§ **THE TASK**
The answer should be an exact repeat of the stretch of material below from the line containing "desk lamp: none" through the line containing "teapot: none [77,397,139,455]".

§ **PROVIDED DATA**
□ □ □

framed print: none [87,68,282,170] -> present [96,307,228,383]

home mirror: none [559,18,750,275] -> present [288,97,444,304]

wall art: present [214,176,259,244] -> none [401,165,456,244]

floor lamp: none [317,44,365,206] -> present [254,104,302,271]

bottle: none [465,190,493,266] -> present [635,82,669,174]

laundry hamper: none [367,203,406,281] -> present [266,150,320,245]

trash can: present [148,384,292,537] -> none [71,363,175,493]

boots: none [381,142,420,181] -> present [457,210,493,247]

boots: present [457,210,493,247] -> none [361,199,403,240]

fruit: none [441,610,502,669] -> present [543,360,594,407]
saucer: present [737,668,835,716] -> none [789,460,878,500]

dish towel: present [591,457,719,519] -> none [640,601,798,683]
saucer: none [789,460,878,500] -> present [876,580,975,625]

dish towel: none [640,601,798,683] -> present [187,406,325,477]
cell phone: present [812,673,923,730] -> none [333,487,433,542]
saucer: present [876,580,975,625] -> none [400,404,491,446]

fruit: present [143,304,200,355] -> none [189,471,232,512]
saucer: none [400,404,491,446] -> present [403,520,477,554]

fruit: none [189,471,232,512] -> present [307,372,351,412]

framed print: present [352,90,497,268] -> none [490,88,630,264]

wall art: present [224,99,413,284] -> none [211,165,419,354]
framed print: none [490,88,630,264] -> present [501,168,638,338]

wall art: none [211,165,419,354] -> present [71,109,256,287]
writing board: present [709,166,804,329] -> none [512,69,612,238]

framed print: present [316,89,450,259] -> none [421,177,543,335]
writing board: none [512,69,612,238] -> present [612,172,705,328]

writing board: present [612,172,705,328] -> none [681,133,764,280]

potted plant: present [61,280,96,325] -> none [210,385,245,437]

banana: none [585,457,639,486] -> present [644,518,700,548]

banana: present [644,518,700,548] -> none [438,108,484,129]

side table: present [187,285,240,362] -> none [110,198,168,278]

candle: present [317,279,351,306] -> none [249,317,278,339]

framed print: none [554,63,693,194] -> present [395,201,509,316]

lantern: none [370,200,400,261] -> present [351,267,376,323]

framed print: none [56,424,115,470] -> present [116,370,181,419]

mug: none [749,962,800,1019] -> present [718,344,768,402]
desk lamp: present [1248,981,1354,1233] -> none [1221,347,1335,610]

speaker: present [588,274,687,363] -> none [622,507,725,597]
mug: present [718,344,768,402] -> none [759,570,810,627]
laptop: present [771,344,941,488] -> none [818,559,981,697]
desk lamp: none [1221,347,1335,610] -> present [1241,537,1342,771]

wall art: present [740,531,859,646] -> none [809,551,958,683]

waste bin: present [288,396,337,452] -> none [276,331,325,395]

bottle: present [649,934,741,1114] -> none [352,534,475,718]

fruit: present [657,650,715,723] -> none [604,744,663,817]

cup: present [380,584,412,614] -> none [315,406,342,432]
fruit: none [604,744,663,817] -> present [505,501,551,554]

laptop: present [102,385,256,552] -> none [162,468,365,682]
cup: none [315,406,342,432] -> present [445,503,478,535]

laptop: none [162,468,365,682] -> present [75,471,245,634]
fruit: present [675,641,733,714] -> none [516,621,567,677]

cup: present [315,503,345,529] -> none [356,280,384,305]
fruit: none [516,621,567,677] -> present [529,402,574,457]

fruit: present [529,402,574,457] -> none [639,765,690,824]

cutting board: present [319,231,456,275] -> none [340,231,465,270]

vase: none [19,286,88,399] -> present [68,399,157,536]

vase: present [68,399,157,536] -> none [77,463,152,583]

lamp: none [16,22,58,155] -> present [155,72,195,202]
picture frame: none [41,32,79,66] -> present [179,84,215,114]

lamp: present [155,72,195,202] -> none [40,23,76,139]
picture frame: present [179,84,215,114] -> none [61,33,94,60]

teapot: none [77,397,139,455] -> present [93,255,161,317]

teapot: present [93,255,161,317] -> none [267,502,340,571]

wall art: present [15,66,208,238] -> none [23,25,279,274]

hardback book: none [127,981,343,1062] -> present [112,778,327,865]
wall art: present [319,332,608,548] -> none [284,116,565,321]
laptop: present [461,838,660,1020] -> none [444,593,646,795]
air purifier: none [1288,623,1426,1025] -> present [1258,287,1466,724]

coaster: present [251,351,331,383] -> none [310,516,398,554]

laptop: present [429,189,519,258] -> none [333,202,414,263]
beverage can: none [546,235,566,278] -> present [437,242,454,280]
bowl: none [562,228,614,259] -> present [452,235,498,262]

□ □ □

§ **ANSWER TO THIS PROBLEM**
desk lamp: none [1221,347,1335,610] -> present [1241,537,1342,771]

wall art: present [740,531,859,646] -> none [809,551,958,683]

waste bin: present [288,396,337,452] -> none [276,331,325,395]

bottle: present [649,934,741,1114] -> none [352,534,475,718]

fruit: present [657,650,715,723] -> none [604,744,663,817]

cup: present [380,584,412,614] -> none [315,406,342,432]
fruit: none [604,744,663,817] -> present [505,501,551,554]

laptop: present [102,385,256,552] -> none [162,468,365,682]
cup: none [315,406,342,432] -> present [445,503,478,535]

laptop: none [162,468,365,682] -> present [75,471,245,634]
fruit: present [675,641,733,714] -> none [516,621,567,677]

cup: present [315,503,345,529] -> none [356,280,384,305]
fruit: none [516,621,567,677] -> present [529,402,574,457]

fruit: present [529,402,574,457] -> none [639,765,690,824]

cutting board: present [319,231,456,275] -> none [340,231,465,270]

vase: none [19,286,88,399] -> present [68,399,157,536]

vase: present [68,399,157,536] -> none [77,463,152,583]

lamp: none [16,22,58,155] -> present [155,72,195,202]
picture frame: none [41,32,79,66] -> present [179,84,215,114]

lamp: present [155,72,195,202] -> none [40,23,76,139]
picture frame: present [179,84,215,114] -> none [61,33,94,60]

teapot: none [77,397,139,455] -> present [93,255,161,317]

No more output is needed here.